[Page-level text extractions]
════════════════════
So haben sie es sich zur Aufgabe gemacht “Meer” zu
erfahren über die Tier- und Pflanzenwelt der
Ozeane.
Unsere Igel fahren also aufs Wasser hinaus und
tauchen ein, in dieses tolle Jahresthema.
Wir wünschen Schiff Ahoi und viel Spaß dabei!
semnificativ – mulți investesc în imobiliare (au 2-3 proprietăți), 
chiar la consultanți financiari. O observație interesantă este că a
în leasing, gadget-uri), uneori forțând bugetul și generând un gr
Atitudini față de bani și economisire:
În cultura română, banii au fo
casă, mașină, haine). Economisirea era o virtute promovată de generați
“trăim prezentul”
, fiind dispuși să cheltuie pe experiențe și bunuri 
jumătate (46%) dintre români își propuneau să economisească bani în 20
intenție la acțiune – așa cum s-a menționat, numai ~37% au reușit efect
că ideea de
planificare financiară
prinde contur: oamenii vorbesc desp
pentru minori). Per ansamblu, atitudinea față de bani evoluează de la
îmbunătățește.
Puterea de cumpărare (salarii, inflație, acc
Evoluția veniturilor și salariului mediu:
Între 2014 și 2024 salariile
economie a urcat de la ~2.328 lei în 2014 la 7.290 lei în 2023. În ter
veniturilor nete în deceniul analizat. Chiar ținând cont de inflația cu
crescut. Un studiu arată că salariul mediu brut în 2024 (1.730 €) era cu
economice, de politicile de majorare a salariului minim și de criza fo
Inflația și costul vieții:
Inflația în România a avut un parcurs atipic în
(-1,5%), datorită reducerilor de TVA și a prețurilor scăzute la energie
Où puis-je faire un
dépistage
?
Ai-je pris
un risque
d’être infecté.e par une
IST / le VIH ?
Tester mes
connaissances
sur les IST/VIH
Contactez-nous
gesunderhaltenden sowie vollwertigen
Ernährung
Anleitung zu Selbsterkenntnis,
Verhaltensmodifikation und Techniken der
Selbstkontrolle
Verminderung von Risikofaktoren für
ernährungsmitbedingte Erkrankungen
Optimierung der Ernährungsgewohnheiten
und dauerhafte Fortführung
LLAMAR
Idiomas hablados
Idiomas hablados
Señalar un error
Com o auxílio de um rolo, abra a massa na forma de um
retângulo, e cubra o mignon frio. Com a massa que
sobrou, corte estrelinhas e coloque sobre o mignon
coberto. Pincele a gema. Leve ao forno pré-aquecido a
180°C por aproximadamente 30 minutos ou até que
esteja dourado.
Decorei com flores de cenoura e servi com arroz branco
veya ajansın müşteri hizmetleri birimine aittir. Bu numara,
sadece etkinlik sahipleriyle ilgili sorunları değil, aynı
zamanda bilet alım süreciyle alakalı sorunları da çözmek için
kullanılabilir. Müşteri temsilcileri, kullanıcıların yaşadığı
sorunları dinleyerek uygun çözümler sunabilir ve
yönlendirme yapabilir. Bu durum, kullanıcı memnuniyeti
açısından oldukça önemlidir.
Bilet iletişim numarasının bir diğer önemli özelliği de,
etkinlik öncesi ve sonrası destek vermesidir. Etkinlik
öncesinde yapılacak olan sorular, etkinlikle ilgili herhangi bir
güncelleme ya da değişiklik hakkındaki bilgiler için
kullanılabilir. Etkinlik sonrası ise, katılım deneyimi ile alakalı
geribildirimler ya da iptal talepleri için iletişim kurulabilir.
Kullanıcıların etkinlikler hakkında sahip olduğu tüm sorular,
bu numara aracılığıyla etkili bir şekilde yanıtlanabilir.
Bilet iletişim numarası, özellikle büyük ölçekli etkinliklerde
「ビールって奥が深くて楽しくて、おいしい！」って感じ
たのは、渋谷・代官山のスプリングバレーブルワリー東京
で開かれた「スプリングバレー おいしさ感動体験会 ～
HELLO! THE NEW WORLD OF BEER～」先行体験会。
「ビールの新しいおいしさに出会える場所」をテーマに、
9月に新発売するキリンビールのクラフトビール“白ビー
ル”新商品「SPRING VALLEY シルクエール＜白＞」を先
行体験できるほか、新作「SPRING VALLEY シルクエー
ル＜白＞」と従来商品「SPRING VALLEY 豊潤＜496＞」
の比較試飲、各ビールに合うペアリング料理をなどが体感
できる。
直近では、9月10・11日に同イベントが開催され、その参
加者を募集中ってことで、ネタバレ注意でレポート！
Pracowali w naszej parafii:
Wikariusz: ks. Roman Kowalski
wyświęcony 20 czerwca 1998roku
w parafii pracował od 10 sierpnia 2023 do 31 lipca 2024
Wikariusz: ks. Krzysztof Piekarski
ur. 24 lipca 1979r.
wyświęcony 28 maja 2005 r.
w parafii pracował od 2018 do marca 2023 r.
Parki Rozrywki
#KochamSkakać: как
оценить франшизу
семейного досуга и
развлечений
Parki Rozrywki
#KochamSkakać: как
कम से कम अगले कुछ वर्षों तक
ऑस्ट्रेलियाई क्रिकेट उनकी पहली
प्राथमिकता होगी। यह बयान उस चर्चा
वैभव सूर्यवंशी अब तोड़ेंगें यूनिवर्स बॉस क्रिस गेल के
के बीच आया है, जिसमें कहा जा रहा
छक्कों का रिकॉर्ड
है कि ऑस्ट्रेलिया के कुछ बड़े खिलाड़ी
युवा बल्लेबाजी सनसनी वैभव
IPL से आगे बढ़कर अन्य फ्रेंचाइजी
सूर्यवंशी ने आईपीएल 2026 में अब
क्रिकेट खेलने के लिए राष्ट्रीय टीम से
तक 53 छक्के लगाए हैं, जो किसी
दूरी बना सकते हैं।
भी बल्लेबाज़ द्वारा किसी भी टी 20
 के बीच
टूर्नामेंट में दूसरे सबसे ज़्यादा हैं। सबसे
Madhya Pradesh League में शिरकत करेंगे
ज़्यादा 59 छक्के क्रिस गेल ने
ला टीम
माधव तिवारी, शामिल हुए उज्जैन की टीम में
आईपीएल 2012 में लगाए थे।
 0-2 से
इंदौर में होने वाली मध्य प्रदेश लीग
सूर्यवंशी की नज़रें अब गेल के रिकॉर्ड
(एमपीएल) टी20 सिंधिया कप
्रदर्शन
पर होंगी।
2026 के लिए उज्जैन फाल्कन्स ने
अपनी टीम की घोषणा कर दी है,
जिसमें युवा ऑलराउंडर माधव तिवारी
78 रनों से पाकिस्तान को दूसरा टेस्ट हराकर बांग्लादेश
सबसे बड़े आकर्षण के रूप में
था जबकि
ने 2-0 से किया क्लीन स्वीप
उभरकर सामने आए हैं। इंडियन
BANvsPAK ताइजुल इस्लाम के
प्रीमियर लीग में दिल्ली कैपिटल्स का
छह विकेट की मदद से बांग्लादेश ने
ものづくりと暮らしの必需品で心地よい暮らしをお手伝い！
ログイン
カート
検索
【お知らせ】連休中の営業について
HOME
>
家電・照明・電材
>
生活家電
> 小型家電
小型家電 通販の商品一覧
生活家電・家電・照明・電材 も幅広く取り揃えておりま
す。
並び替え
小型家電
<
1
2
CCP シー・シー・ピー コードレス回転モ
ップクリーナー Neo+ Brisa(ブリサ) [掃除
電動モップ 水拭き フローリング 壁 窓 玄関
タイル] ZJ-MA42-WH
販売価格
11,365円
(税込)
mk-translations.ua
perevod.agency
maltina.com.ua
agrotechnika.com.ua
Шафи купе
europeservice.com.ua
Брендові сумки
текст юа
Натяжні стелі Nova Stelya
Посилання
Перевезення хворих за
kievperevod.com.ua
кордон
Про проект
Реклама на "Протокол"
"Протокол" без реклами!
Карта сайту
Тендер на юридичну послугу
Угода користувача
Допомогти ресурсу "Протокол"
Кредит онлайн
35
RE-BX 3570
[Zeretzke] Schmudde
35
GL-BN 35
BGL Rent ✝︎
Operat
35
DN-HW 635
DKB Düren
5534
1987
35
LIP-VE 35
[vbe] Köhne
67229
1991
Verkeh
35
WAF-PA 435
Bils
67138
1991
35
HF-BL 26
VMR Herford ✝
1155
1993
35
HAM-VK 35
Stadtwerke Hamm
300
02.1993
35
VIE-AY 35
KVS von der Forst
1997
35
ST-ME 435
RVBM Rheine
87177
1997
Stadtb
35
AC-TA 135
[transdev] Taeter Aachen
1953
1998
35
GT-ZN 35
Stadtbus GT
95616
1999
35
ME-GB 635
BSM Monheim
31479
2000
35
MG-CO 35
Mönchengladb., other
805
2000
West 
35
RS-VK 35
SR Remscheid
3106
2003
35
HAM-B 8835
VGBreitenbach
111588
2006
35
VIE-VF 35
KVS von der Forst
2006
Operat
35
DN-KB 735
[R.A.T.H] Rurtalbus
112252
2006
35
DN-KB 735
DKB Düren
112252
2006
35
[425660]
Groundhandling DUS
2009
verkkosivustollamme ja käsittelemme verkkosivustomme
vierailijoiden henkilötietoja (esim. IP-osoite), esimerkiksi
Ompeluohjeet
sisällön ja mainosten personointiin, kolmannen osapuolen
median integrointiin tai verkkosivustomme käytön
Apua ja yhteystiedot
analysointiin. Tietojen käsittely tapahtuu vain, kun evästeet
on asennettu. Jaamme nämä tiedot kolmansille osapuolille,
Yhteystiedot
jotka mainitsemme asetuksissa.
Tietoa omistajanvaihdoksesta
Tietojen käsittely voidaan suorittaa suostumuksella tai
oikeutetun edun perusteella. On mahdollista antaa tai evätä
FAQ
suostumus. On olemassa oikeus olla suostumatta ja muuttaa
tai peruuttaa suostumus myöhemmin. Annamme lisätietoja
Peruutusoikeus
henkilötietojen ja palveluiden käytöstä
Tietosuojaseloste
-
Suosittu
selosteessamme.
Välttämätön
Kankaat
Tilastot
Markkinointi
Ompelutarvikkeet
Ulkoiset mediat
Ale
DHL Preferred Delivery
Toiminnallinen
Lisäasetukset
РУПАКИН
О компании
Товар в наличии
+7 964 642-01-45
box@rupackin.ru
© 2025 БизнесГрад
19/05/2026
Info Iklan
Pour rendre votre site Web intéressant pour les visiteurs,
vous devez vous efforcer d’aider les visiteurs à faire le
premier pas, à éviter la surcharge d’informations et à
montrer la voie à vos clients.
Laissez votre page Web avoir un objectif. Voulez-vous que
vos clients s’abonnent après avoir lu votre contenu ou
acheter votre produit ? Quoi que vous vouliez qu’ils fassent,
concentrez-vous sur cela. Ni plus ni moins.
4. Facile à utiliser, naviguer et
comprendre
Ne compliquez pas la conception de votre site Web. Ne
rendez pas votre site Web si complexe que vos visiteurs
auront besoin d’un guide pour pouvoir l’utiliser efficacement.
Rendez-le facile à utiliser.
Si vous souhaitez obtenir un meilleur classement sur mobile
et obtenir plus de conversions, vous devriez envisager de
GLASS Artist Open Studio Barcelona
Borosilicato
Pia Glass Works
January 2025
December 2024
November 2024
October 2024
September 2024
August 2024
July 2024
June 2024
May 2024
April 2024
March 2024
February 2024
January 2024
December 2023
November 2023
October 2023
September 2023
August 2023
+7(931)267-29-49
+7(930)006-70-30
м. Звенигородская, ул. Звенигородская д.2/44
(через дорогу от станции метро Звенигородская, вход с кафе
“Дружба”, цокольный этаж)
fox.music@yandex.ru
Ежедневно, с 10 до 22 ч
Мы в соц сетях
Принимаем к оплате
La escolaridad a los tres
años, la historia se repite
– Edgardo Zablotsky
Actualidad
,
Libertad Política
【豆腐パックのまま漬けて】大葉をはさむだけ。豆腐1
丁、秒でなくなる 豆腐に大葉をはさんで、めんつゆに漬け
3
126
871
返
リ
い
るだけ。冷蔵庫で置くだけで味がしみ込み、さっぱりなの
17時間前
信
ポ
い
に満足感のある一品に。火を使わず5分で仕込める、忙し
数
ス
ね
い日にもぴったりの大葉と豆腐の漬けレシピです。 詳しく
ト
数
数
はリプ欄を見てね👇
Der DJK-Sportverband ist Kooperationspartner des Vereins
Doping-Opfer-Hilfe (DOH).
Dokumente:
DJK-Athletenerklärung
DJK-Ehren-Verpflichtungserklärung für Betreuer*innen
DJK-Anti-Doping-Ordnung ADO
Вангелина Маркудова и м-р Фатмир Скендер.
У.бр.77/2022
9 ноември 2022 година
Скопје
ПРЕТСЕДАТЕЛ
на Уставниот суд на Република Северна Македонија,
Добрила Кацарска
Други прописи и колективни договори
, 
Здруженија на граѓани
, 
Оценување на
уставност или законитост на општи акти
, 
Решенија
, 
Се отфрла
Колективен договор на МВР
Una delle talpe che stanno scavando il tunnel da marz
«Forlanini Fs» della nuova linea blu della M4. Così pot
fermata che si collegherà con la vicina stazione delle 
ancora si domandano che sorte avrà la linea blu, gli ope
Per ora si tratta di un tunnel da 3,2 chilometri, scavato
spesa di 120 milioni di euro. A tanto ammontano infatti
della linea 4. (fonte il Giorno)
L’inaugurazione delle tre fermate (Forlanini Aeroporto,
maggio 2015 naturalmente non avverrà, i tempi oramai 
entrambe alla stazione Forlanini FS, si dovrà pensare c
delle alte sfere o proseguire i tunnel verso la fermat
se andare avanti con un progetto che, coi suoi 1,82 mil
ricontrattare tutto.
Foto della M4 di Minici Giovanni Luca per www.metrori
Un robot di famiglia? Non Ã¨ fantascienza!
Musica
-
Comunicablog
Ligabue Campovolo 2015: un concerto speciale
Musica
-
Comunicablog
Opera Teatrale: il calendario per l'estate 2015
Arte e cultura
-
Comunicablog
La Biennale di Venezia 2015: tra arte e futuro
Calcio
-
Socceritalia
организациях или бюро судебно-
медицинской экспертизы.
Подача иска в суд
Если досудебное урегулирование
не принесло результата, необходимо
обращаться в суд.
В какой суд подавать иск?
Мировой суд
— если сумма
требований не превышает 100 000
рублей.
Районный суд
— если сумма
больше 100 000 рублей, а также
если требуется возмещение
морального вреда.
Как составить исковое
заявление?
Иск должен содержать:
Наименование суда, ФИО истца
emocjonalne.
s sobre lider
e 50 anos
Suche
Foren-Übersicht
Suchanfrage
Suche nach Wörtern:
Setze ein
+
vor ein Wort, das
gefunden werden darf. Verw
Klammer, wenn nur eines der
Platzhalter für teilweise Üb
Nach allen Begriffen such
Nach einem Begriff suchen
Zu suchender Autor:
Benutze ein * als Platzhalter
════════════════════
• **TASK BRIEF**:
Pick out every line in the entries that contains the word "sobre".

• **REPLY TO THE EXERCISE**:
sobrou, corte estrelinhas e coloque sobre o mignon
s sobre lider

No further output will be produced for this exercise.